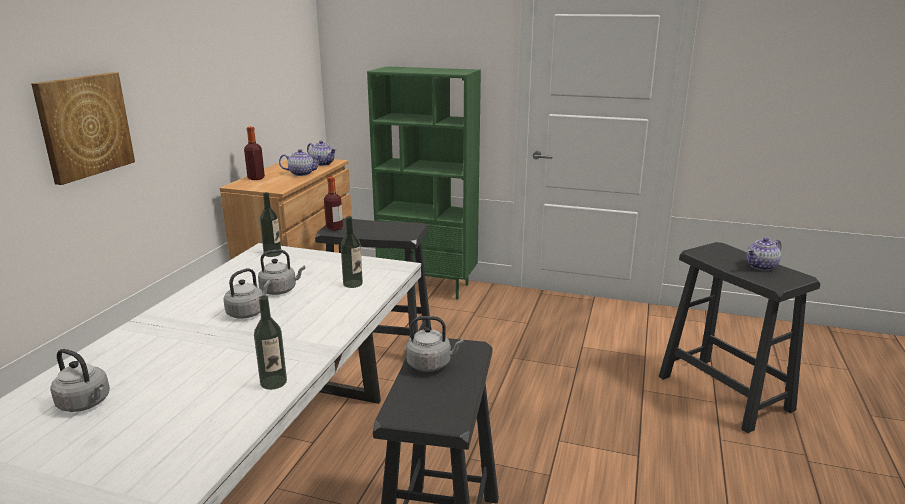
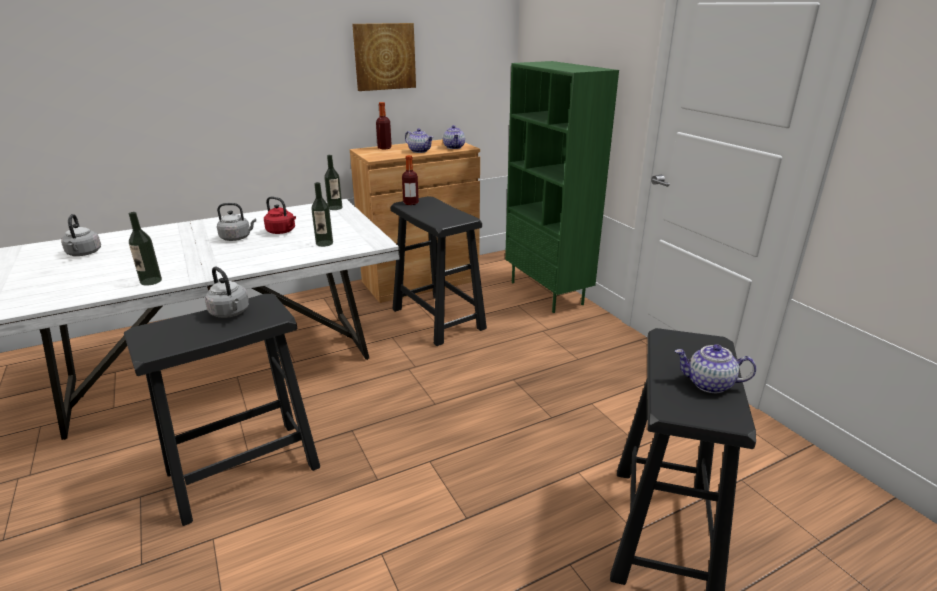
camera: 45 degrees right, 5 degrees up
(84, 126) = (215, 80): picture -> picture (384, 56)
(280, 290) = (282, 231): grey kettle -> red kettle

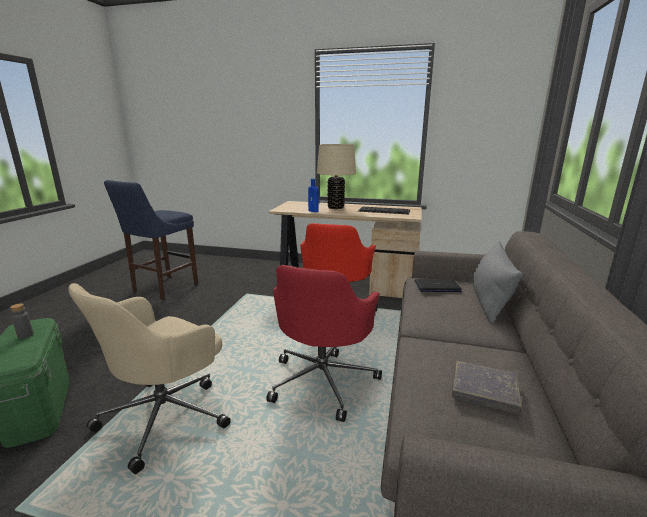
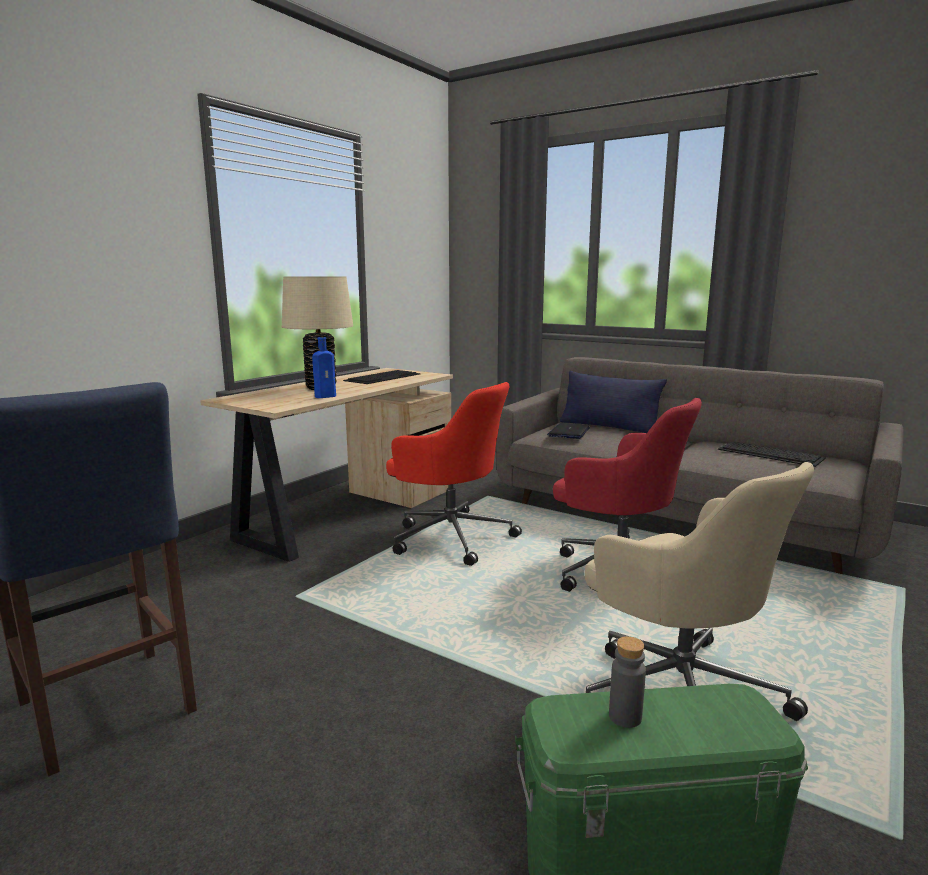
camera: 70 degrees left, 5 degrees down
(484, 390) = (771, 454): grey book -> keyboard
(489, 301) = (609, 427): grey pillow -> blue pillow

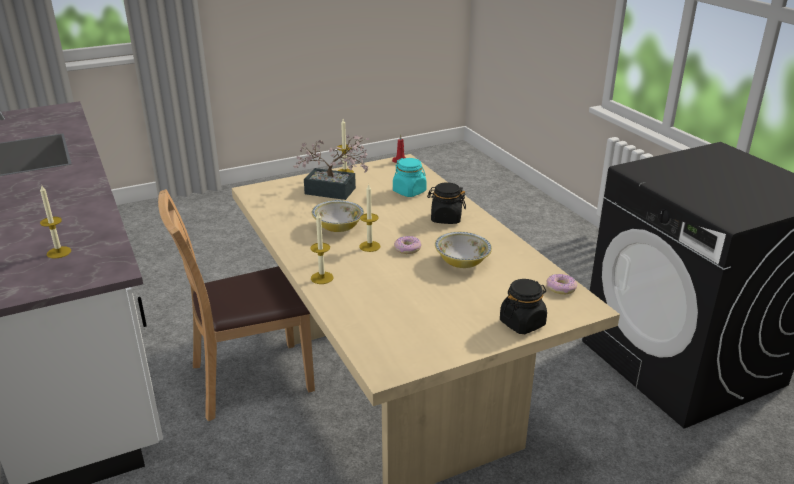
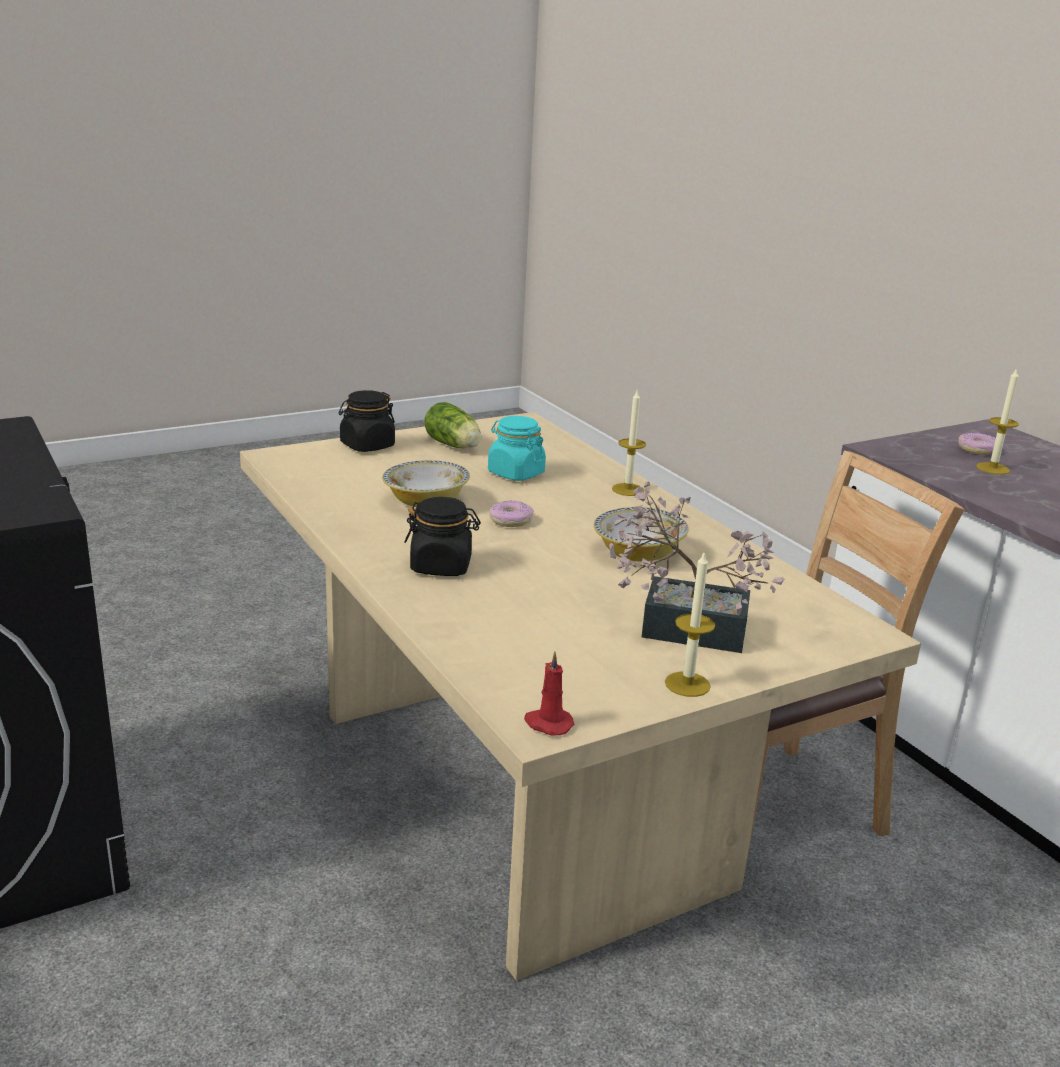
camera: 175 degrees right, 5 degrees down
(369, 246) = (572, 525): candle -> none
(409, 191) = (515, 625): turquoise jar -> turquoise jar (515, 473)
(449, 326) = (454, 446): none -> lettuce
(561, 288) = (296, 473): donut -> donut (977, 450)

**Exercise goal**. Would you return exactly the lines from the one containing "camera: 175 degrees right, 5 degrees down" through the end of the listing, both included, and only them?

**Completed task**.
camera: 175 degrees right, 5 degrees down
(369, 246) = (572, 525): candle -> none
(409, 191) = (515, 625): turquoise jar -> turquoise jar (515, 473)
(449, 326) = (454, 446): none -> lettuce
(561, 288) = (296, 473): donut -> donut (977, 450)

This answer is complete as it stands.